The suggested option here would be to have all lans set to be HEARTBEAT_IP.


>On the other hand if you disconnect all FC connections to the SAN storage system of Node1, Node2 still works but the package does not failover to node2. Do you have an interpretation for this ?
Yes, the network manager does not monitor FC disk interfaces.

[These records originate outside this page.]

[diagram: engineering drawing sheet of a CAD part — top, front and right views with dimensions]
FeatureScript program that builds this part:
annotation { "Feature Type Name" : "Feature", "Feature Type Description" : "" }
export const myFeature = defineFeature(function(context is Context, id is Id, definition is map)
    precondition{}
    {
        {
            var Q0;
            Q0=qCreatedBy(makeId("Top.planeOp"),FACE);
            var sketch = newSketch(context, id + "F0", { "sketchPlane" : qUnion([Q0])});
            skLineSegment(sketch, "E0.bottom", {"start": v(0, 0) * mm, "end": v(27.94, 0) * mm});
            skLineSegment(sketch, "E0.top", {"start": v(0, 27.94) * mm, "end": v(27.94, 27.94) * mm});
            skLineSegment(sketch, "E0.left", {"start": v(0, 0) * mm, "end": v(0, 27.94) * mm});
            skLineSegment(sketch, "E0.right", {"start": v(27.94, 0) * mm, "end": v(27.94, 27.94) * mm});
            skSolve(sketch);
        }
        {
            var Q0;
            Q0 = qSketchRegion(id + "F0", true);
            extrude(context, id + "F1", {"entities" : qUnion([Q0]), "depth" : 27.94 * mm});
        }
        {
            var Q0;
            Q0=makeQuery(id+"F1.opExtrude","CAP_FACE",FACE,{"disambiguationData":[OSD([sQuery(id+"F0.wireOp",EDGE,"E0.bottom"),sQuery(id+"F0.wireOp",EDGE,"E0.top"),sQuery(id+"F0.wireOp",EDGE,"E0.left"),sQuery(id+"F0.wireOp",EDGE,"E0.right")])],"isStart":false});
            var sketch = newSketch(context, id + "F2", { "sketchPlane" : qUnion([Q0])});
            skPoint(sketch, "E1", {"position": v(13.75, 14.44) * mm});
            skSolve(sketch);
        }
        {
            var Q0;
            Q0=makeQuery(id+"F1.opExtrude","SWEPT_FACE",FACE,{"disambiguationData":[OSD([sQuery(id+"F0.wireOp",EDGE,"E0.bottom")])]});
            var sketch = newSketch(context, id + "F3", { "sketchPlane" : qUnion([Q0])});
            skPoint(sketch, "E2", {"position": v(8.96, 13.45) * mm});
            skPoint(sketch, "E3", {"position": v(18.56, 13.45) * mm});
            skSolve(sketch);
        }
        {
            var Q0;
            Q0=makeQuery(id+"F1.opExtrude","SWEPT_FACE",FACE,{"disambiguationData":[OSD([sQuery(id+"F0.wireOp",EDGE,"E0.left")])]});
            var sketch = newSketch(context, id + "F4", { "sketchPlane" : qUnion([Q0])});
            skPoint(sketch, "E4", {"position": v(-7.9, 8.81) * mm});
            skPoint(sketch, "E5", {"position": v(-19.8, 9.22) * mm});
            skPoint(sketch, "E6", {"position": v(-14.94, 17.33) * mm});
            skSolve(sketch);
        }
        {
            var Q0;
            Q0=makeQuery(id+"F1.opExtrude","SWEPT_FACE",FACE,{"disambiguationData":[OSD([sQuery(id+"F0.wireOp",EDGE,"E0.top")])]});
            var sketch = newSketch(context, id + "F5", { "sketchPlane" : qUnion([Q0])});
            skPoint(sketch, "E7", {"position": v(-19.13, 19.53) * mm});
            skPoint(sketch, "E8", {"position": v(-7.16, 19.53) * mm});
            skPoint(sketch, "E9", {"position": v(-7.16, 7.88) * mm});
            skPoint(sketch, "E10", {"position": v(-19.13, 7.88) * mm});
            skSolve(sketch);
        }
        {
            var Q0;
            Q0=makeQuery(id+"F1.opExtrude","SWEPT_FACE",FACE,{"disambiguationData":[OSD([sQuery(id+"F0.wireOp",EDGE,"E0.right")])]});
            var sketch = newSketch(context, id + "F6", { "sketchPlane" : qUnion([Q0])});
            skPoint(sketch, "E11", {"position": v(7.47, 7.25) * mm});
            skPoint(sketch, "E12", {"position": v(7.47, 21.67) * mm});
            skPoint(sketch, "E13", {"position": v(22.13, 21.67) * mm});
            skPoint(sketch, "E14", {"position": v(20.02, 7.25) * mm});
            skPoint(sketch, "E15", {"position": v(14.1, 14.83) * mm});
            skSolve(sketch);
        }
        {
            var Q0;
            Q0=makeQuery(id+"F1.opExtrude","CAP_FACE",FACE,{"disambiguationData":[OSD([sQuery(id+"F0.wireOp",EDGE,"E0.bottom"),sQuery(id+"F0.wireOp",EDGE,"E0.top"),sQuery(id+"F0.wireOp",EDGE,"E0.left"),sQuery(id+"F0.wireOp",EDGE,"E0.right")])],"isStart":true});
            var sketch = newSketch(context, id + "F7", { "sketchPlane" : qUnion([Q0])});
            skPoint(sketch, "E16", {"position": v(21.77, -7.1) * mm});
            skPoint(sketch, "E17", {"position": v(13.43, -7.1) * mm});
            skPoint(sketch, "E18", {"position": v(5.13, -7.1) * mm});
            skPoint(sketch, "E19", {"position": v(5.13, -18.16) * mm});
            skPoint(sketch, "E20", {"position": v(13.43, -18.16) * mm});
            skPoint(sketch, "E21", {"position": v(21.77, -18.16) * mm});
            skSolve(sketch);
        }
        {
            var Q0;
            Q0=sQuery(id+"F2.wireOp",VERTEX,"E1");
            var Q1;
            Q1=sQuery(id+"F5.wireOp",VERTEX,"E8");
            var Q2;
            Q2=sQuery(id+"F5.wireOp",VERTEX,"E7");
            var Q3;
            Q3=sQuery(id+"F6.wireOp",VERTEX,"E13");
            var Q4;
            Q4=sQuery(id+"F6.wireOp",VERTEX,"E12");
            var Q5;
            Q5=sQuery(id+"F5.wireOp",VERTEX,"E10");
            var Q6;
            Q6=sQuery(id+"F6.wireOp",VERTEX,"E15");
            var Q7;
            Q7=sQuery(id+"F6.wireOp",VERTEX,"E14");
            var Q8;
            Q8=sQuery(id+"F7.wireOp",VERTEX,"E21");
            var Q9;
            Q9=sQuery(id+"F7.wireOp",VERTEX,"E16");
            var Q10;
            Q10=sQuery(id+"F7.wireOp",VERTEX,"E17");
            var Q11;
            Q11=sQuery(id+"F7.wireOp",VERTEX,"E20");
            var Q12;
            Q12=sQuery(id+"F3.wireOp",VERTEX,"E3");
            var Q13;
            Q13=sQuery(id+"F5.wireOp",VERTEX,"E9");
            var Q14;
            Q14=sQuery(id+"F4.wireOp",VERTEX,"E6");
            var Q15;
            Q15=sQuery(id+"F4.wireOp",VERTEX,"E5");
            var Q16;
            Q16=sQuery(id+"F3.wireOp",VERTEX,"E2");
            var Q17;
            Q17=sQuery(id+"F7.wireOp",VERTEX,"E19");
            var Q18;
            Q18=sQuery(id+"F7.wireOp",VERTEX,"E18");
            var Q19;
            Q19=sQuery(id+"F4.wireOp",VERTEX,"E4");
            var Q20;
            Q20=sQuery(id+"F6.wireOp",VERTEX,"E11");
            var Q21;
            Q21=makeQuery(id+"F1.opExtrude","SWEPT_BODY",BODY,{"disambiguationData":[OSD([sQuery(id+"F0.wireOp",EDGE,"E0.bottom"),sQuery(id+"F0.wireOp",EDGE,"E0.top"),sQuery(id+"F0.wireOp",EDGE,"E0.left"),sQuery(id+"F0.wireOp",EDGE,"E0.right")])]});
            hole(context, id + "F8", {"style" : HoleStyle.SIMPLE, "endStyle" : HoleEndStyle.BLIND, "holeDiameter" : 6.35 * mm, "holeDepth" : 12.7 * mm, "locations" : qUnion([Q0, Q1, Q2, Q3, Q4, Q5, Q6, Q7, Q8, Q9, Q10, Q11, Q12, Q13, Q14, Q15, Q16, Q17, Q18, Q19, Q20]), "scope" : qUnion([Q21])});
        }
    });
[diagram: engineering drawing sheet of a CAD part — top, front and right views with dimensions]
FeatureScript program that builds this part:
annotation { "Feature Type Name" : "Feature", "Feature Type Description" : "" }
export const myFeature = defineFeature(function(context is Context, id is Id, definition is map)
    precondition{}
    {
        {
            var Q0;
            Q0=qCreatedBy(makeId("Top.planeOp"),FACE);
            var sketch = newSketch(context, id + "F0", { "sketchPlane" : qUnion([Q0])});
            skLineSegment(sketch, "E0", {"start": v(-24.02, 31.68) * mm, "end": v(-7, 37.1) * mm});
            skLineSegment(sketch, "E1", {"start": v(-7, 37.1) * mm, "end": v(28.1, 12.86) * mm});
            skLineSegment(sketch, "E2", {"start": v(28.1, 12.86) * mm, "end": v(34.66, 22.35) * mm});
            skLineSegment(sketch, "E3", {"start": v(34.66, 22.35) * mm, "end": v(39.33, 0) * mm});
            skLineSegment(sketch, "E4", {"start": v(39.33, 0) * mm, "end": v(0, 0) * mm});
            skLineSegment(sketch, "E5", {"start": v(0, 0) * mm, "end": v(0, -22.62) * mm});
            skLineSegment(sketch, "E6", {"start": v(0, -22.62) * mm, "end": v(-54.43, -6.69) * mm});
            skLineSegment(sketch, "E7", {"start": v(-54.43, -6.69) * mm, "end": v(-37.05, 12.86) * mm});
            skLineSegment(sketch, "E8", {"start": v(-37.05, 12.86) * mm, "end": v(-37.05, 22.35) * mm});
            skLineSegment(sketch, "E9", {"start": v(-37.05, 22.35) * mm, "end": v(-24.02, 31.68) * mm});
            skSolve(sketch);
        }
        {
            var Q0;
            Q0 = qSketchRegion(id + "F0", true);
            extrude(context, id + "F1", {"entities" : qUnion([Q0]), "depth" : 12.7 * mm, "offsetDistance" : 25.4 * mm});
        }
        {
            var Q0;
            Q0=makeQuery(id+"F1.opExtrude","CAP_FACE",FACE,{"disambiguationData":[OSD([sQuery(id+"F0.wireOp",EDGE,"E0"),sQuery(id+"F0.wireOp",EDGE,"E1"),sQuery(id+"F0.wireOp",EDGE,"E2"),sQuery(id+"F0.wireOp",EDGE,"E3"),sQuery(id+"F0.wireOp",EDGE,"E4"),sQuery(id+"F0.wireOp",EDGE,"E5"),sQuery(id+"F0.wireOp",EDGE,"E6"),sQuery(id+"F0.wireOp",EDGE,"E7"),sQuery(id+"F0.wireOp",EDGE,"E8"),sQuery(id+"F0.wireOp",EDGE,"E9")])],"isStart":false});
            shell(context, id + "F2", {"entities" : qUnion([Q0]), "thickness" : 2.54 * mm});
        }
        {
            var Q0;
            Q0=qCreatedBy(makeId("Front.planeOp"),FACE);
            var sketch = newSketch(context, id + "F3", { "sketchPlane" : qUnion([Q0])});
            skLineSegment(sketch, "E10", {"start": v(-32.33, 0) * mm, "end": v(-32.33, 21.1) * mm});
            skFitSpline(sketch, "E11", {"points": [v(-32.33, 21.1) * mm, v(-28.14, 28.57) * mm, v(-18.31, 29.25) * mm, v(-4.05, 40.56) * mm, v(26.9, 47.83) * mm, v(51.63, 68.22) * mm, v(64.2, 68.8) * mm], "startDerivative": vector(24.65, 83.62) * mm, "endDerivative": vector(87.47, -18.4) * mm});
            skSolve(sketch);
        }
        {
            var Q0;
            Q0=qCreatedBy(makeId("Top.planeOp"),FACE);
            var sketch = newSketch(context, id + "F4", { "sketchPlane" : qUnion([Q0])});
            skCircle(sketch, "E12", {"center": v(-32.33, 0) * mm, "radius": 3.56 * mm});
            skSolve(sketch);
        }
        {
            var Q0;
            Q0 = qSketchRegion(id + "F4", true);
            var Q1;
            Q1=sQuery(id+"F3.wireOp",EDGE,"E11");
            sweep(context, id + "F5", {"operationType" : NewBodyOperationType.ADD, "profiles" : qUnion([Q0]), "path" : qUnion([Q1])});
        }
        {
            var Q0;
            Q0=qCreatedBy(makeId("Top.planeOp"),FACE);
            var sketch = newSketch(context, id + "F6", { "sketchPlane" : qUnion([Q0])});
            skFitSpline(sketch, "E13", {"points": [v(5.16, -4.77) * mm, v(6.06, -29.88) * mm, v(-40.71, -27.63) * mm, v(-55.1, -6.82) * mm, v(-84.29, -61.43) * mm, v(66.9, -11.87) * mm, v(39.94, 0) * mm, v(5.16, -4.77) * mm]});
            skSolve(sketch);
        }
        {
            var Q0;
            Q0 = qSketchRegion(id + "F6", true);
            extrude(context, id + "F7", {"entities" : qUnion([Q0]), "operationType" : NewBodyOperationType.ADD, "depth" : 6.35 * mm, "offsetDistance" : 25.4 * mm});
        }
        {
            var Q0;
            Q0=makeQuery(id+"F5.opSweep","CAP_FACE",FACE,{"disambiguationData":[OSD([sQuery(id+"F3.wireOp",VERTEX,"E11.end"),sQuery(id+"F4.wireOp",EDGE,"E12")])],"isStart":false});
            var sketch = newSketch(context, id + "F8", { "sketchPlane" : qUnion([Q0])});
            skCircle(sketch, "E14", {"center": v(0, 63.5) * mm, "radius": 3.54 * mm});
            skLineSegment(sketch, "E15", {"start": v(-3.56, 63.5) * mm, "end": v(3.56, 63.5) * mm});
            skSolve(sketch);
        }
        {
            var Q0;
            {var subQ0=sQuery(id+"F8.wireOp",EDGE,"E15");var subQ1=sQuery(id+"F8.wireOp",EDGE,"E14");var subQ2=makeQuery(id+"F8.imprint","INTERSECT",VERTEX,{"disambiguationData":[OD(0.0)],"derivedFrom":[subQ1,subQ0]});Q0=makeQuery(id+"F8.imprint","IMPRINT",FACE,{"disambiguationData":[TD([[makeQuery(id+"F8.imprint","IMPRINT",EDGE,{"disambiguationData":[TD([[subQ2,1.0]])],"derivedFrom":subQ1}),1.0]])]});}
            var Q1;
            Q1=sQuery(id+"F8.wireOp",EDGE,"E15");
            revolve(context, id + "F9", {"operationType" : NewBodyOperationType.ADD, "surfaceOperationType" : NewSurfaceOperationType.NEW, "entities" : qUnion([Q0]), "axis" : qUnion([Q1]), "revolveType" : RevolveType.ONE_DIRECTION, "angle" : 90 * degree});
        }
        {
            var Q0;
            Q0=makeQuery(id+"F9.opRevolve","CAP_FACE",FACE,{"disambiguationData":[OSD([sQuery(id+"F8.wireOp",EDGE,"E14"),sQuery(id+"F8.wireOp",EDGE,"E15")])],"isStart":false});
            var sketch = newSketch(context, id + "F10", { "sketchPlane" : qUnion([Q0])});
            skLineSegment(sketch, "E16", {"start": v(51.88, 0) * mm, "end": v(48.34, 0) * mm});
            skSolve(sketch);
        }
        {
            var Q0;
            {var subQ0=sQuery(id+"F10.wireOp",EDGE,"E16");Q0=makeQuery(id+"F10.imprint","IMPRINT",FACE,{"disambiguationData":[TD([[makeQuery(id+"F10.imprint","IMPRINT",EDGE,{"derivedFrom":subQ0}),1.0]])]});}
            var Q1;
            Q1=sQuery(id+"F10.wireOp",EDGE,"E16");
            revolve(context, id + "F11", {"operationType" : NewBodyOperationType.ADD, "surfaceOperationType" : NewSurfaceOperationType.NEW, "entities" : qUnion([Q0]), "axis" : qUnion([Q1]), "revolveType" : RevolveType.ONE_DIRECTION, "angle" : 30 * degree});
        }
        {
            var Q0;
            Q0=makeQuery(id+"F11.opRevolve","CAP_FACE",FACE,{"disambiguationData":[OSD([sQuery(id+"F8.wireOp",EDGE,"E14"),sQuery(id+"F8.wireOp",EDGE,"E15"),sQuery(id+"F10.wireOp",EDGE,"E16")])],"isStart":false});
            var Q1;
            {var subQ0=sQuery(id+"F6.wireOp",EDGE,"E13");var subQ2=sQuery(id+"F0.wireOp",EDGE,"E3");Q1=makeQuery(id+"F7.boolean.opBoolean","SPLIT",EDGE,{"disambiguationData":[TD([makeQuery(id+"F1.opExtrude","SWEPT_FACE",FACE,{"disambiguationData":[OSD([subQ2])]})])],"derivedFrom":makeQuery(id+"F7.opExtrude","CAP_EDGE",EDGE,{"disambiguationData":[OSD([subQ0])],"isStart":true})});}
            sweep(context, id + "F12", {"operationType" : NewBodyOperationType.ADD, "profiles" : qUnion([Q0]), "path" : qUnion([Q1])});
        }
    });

To monitor this you need to look at using EMS monitors.
But again, this is an MPOF....
My house is the bank's, my money the wife's, But my opinions belong to me, not HP!
Farid Abizeid
Regular Advisor

Re: SG - Node reboot upon network cables disconnections

Thank you Melvyn for your answers
Do you have some official MC/SG test failure scenarios - this would be great then.

We will follow your suggestions to use EMS and all Network as Heartbeat_IP

Again thank you very much and best regards,
Farid
melvyn burnard
Honored Contributor

Re: SG - Node reboot upon network cables disconnections

Take a look at pages 320-323 of http://docs.hp.com/en/B3936-90079/B3936-90079.pdf

There are some suggested tests, and also a short discussion regarding using EMS monitoring.
My house is the bank's, my money the wife's, But my opinions belong to me, not HP!
Richard Perez
Valued Contributor

Re: SG - Node reboot upon network cables disconnections

Farid
"or you believe that loosing all network connections at the same time is not a real life scenario.. would appreciate further comments."

I would recommend looking at Quorum Server to decide which node remain up. With QS you will be sure that the node with IP connectivity will be up.